# WORK REQUEST:
Would you reproduce the data below exactly, please, leaving out its images?

Start of PROVIDED INFORMATION

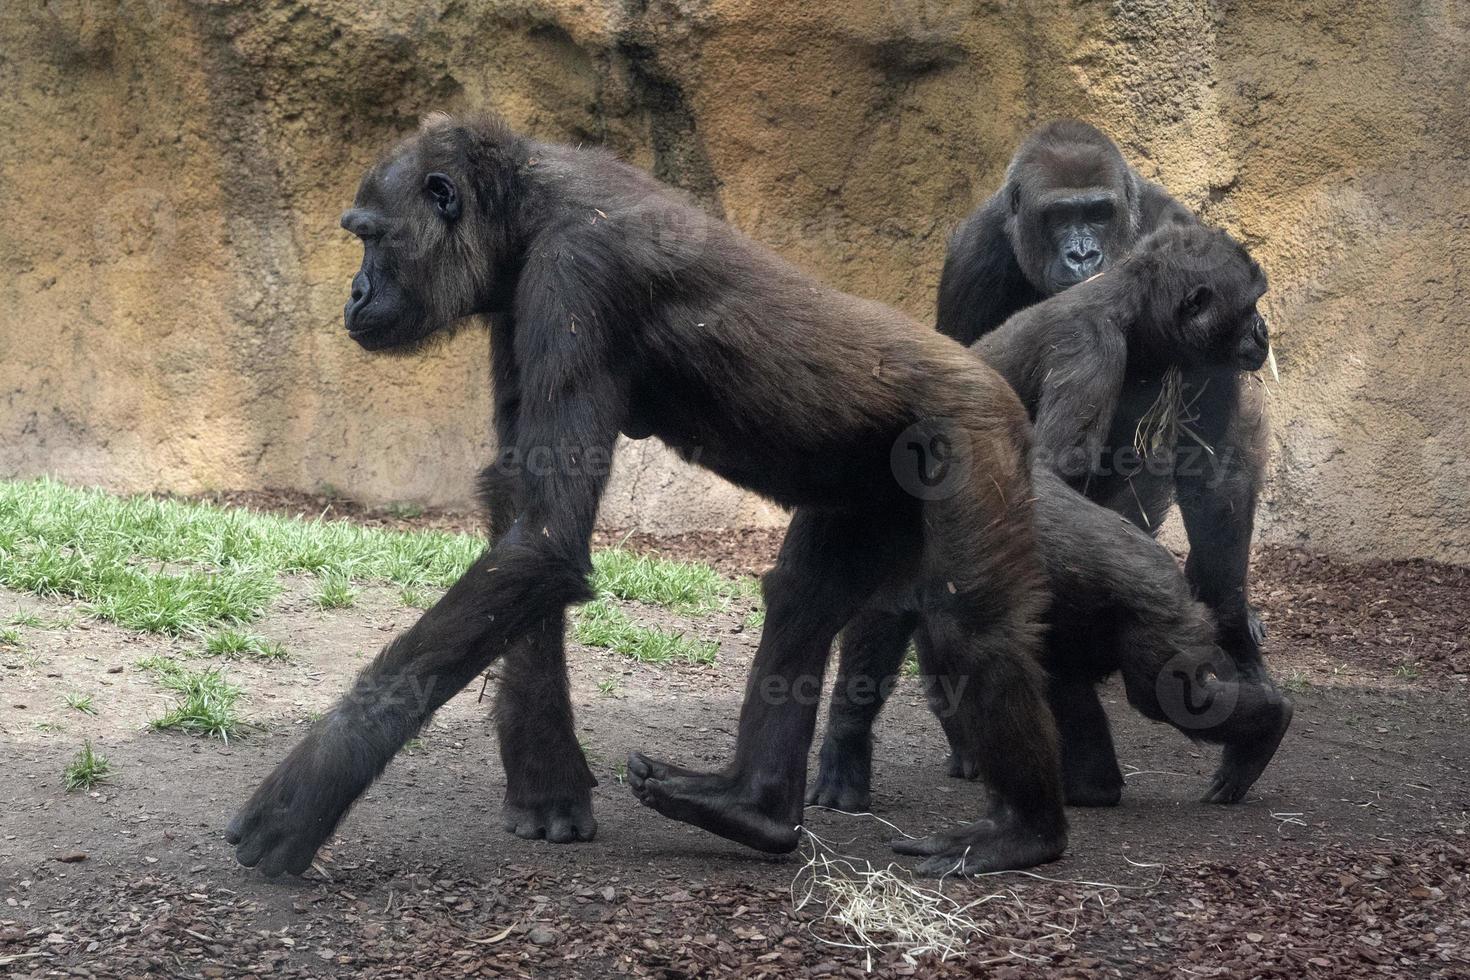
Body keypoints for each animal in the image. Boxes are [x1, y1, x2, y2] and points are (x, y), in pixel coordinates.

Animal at [220, 115, 1070, 881]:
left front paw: (315, 781)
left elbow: (544, 536)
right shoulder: (517, 302)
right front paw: (545, 779)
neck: (527, 204)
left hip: (972, 428)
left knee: (972, 629)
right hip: (873, 487)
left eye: (372, 237)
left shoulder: (576, 271)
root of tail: (990, 375)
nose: (354, 292)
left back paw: (1025, 832)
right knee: (803, 599)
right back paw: (752, 806)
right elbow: (523, 517)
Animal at [811, 224, 1293, 811]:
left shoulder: (1203, 365)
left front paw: (1237, 633)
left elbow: (1217, 479)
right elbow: (1050, 468)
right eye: (1249, 305)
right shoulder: (1088, 348)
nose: (1263, 329)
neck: (1139, 320)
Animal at [940, 119, 1264, 669]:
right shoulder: (975, 258)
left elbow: (1215, 462)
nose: (1082, 255)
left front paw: (1233, 623)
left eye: (1097, 213)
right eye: (1059, 217)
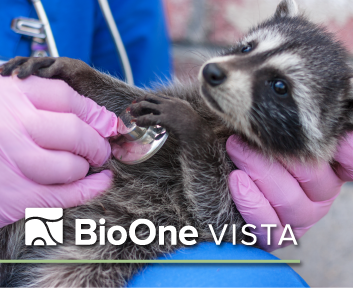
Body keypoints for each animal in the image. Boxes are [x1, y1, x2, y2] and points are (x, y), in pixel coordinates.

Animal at [0, 0, 352, 286]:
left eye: (280, 86)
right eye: (247, 48)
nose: (212, 72)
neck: (223, 120)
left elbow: (217, 218)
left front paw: (191, 127)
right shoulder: (184, 96)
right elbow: (125, 104)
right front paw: (76, 71)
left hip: (98, 253)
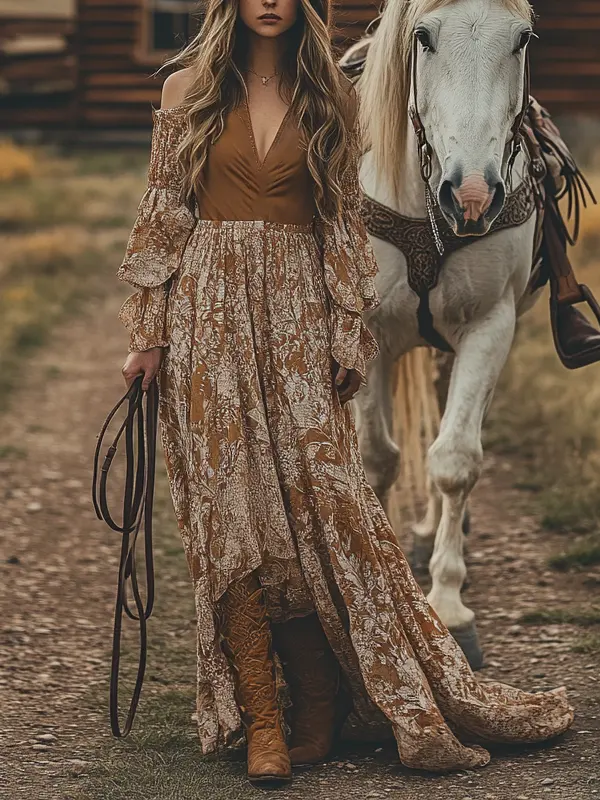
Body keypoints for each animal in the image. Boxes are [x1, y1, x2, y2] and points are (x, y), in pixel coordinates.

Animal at [352, 0, 540, 668]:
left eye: (522, 38)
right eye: (424, 37)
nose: (474, 196)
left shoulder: (490, 326)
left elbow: (455, 459)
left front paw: (449, 606)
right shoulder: (366, 333)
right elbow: (377, 457)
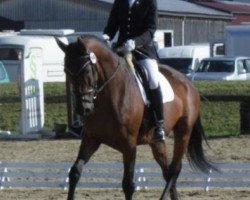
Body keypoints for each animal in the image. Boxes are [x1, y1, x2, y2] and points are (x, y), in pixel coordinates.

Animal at [56, 36, 217, 200]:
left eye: (87, 70)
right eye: (66, 71)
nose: (83, 108)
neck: (108, 96)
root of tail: (189, 83)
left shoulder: (129, 145)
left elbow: (128, 184)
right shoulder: (91, 138)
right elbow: (75, 172)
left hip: (183, 133)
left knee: (175, 169)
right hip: (156, 142)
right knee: (167, 171)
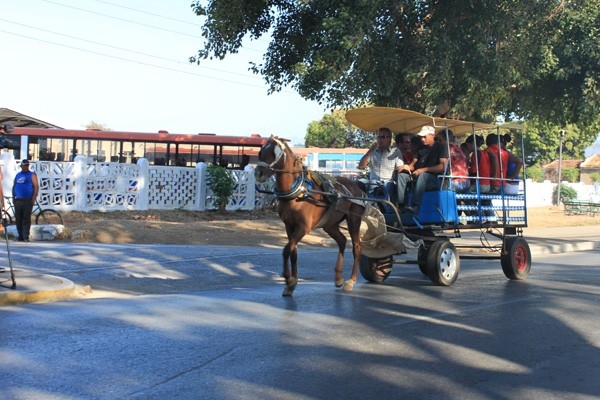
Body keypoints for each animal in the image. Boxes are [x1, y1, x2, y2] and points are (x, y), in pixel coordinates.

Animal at [254, 136, 366, 296]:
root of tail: (357, 184)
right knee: (342, 241)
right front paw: (292, 283)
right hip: (330, 224)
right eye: (261, 151)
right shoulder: (289, 225)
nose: (259, 173)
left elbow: (286, 250)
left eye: (275, 153)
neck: (298, 191)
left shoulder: (304, 227)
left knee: (357, 246)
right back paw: (338, 277)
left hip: (354, 219)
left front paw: (288, 278)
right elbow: (293, 252)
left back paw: (351, 280)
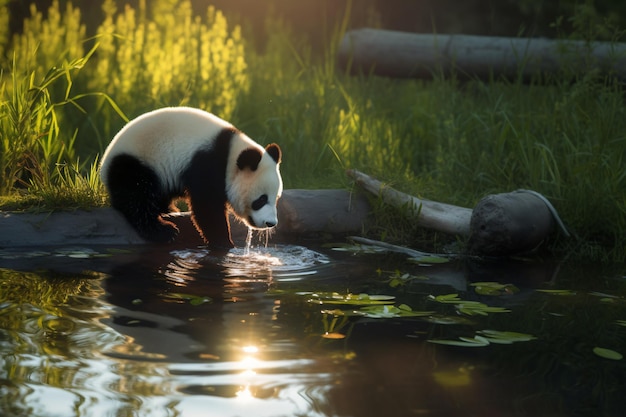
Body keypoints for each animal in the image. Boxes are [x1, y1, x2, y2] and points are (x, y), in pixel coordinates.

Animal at [100, 106, 282, 247]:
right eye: (261, 199)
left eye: (276, 198)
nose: (271, 223)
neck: (231, 153)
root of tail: (106, 160)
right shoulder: (205, 162)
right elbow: (207, 206)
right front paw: (224, 242)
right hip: (137, 162)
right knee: (137, 196)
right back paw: (165, 230)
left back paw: (169, 210)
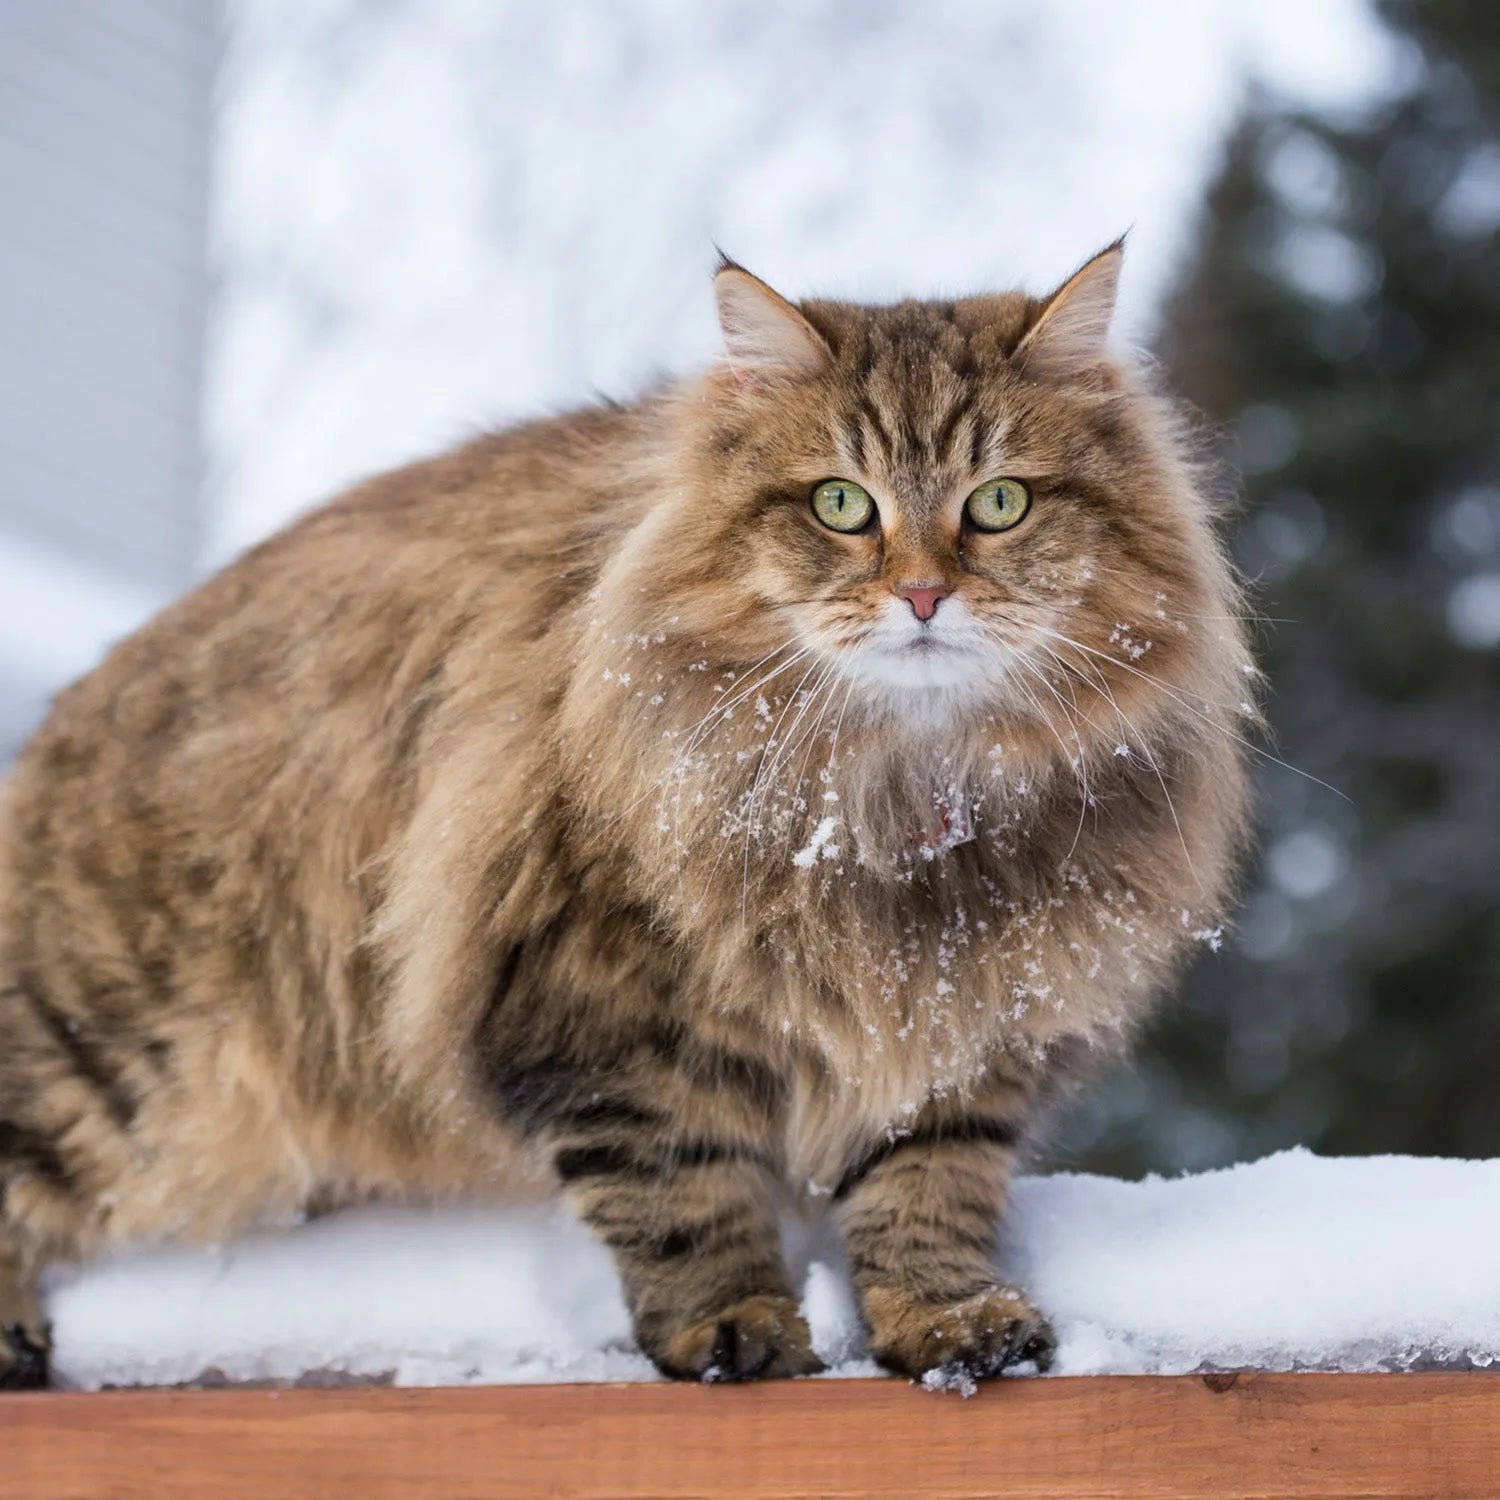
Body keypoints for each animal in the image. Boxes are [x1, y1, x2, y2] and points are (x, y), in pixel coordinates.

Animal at [0, 243, 1254, 1380]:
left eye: (999, 502)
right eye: (841, 505)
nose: (922, 594)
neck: (892, 800)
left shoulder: (963, 1027)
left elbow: (926, 1194)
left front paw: (948, 1323)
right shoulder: (601, 1008)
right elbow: (684, 1195)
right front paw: (735, 1330)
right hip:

End of PROVIDED INFORMATION

# REPLY:
Body keypoints for each animal in the image. Boxes are [x1, y1, x2, y2] and points are (x, y), in pixel coordinates.

Animal at [220, 115, 1070, 881]:
left front paw: (315, 781)
left elbow: (544, 536)
right shoulder: (517, 302)
right front paw: (545, 779)
neck: (527, 204)
left hip: (972, 428)
left knee: (972, 629)
right hip: (873, 487)
left eye: (372, 237)
left shoulder: (576, 271)
root of tail: (990, 375)
nose: (354, 292)
left back paw: (1025, 832)
right knee: (803, 599)
right back paw: (752, 806)
right elbow: (523, 517)
Animal at [811, 224, 1293, 811]:
left shoulder: (1203, 365)
left front paw: (1237, 633)
left elbow: (1217, 479)
right elbow: (1050, 468)
right eye: (1249, 305)
right shoulder: (1088, 348)
nose: (1263, 329)
neck: (1139, 320)
Animal at [940, 119, 1264, 669]:
right shoulder: (975, 258)
left elbow: (1215, 462)
nose: (1082, 255)
left front paw: (1233, 623)
left eye: (1097, 213)
right eye: (1059, 217)
Body keypoints for each animal in the image. Boxes are [x1, y1, x2, y2] and points are (x, y), in pixel coordinates.

Animal at [0, 0, 352, 286]:
left eye: (280, 86)
right eye: (247, 48)
nose: (212, 72)
neck: (223, 120)
left elbow: (217, 218)
left front paw: (191, 127)
right shoulder: (184, 96)
right elbow: (125, 104)
right front paw: (76, 71)
left hip: (98, 253)
Body keypoints for each animal in the image. Boxes are [x1, y1, x2, y2] and points are (x, y), in pixel coordinates.

Animal at [352, 0, 540, 668]:
left eye: (522, 38)
right eye: (424, 37)
nose: (474, 196)
left shoulder: (490, 326)
left elbow: (455, 459)
left front paw: (449, 606)
right shoulder: (366, 333)
right elbow: (377, 457)
Body keypoints for each animal in the image. Boxes are [x1, y1, x2, y2] and points are (x, y), in pixel coordinates.

Animal at [56, 36, 217, 200]:
left eye: (87, 70)
right eye: (66, 71)
nose: (83, 108)
neck: (108, 96)
root of tail: (189, 83)
left shoulder: (129, 145)
left elbow: (128, 184)
right shoulder: (91, 138)
right elbow: (75, 172)
left hip: (183, 133)
left knee: (175, 169)
right hip: (156, 142)
right knee: (167, 171)
Body keypoints for each animal in the image. Boxes are [x1, y1, x2, y2] and points are (x, y), in pixel coordinates.

Animal at [254, 136, 366, 296]:
root of tail: (357, 184)
right knee: (342, 241)
right front paw: (292, 283)
right hip: (330, 224)
right eye: (261, 151)
right shoulder: (289, 225)
nose: (259, 173)
left elbow: (286, 250)
left eye: (275, 153)
neck: (298, 191)
left shoulder: (304, 227)
left knee: (357, 246)
right back paw: (338, 277)
left hip: (354, 219)
left front paw: (288, 278)
right elbow: (293, 252)
left back paw: (351, 280)
Body keypoints for each animal in the image. Boxes are [x1, y1, x2, y2] and points are (x, y), in pixel coordinates.

Animal at [100, 106, 282, 247]:
right eye: (261, 199)
left eye: (276, 198)
nose: (271, 223)
neck: (231, 153)
root of tail: (106, 160)
right shoulder: (205, 162)
right elbow: (207, 206)
right front paw: (224, 242)
right hip: (137, 162)
right knee: (137, 196)
right back paw: (165, 230)
left back paw: (169, 210)
Body keypoints for each animal in the image. Boxes are [x1, y1, x2, y2] and points are (x, y), in pixel coordinates.

Animal at [0, 243, 1254, 1380]:
left eye: (999, 502)
right eye: (841, 505)
nose: (922, 594)
neck: (892, 800)
left shoulder: (963, 1027)
left elbow: (926, 1194)
left front paw: (948, 1323)
right shoulder: (601, 1008)
right elbow: (684, 1195)
right front paw: (735, 1330)
right hip:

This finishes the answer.